A passage back to India

2010-08-16 00:00

ARMED with just the names of his great-grandparents, and vague recollections of family stories, Anil Maharaj set off on an expedition to India in May, to locate his extended family.

He began his journey of discovery by visiting family members in Pietermaritzburg. “I prodded them for tiny bits of information. I was led to a farm in Greytown, where I was told I would find the ruins of what was once a house,” he said.

In Greytown, Maharaj found the ruined building that his family had lived in. He was also directed to his paternal great-grandfather’s grave site. He discovered his great-grandfather’s name was Sheobaran Sheocharan, and that he had travelled to South Africa as an indentured labourer in 1901, when he was 24 years old.

Having already discovered his maternal great- grandfather’s name — Gajadhur Ramadhin —  Maharaj had found all he could of his family in South Africa. The next step was to travel to India to locate his family there.

Ship records gave Maharaj an indication of where he would find his family in India. The Indian Consulate General in South Africa, Anil Sharan, directed Maharaj to the Delhi Archives to glean more information.

“With a letter from the Indian consulate in South Africa, addressed to the Delhi Archives, I was mentally prepared for any setbacks but knew that I would achieve my goal in locating the villages and maybe even the families — those who did not come to South Africa — of my ancestors,” he said.

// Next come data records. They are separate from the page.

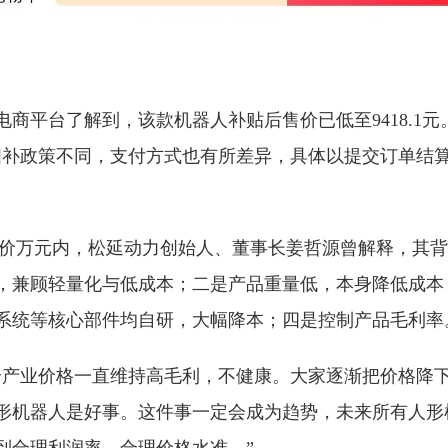
电商平台了解到，该款机器人补贴后售价已低至9418.1
国补政策不同，支付方式也有所差异，具体以提交订单结
米定价万元内，松延动力创始人、董事长姜哲源曾解释，其
，兼顾轻量化与低成本；二是产品重量低，本身降低成本
系统等核心部件均自研，大幅降本；四是控制产品毛利率
个产业价格一直维持高毛利，不健康。大家逐渐把价格降
形机器人是好事。这件事一定会成为趋势，未来所有人形
到合理利润率、合理价格水准。”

Despite his fatigue after the long flight from South Africa to Delhi and the excruciating Indian heat, Maharaj described arriving in India as “exhilarating”.

“The thrill of adventure was running through my blood and there was no way anything was going to hold me back,” he said.

He made his way to the Delhi Archives where he was met by the officials who would help him in his discovery. At the archives, he discovered the villages from which his great-grandparents originated.

He was directed to Barabanki, where he was told he would find his maternal family.

“With a substantial amount of information, I made my way to Barabanki. I had a puzzle to piece together and, although it was a mammoth challenge, I knew I would ultimately be rewarded. I reached Barabanki with the name Gajadhur Ramadhin on my lips,” he said.

Gajadhur Ramadhin was 19 years old when he came to South Africa as an indentured labourer. According to the ship’s records, he hailed from a small village in Barabanki called Galnoli.

“My anticipation was rapidly growing as we made our way about 40 km away from Barabanki until we came across a board showing us to the village of Galnoli,” Maharaj said.

“As we entered the village we stopped at a tuckshop on the side of the road and asked a villager on a motorbike if he knew the Ramadhin family from around there. He nodded in affirmation and told us to follow him,” Maharaj added.

Just 500 metres away from the tuckshop, Maharaj was shown the Ramadhins’ house.

“I nearly tripped over my own feet in excitement,” Maharaj said.

The family were excited to hear that Maharaj was from South Africa. Members of the family told him, through a translator, that they too had family in South Africa  —  a Mr G. S. Maharaj in Pietermaritzburg.

Maharaj was thrilled to tell his long-lost family that the very G. S. Maharaj from Pietermaritzburg was his great-grandmother’s brother.

“The reception I received was warm and accommodating, to say the least. These wonderfully humble people were my own flesh and blood,” Maharaj said.

Having found his maternal family, Maharaj set out to find his father’s family.

An eight-hour train ride took him to Mariahun.

“Once in Mariahun, we searched for the village called Tartee. It was then that the real search for the home of my family began,” he said.

In Tartee, suspicions about the South African visitor ran high. Maharaj was asked to disclose his caste and was quizzed on whether he intended to reclaim his family’s land.

“Once I had assured the officials that I had come in search of my ancestors, and not for any monetary gain, I was shown to people who had acquaintances with the Sheobaran family,” he said. From there, he was able to find his family home.

“Upon arrival at the home of the family of my great-grandfather, I was greeted with a warmness that reminded me of the old days when people were so elated to have you in their home,” he said.

“Their traditions are very similar to those that we practice in South Africa. My heart swelled with pride and respect for our people who, from such humble beginnings, took a brave step into the unknown,” he said.

“There are no words to describe my state of mind, other than to say that I feel as if I have graduated with a doctorate from the University of Life,” Maharaj said of his experience.

 

In box

MAHARAJ subsequently founded the South African Indian Archives (SAIA). “I recognised all I needed in order to help fellow Indians do the same and trace their roots,” he said.

“SAIA endeavours to serve the Indian community on a personal level. We aim to educate the people of our country on the hardships, pain and suffering our ancestors endured in order to give us all a better life in South Africa. At SAIA, we are pleasantly surprised at the interest shown by people in obtaining information about their forefathers. They are intrigued by the amount of information they can obtain and how good they feel knowing something about their ancestors,” Maharaj said.

• This article is part of a weekly series The Witness is publishing to commemorate the 150th anniversary of the arrival of indentured labourers from India.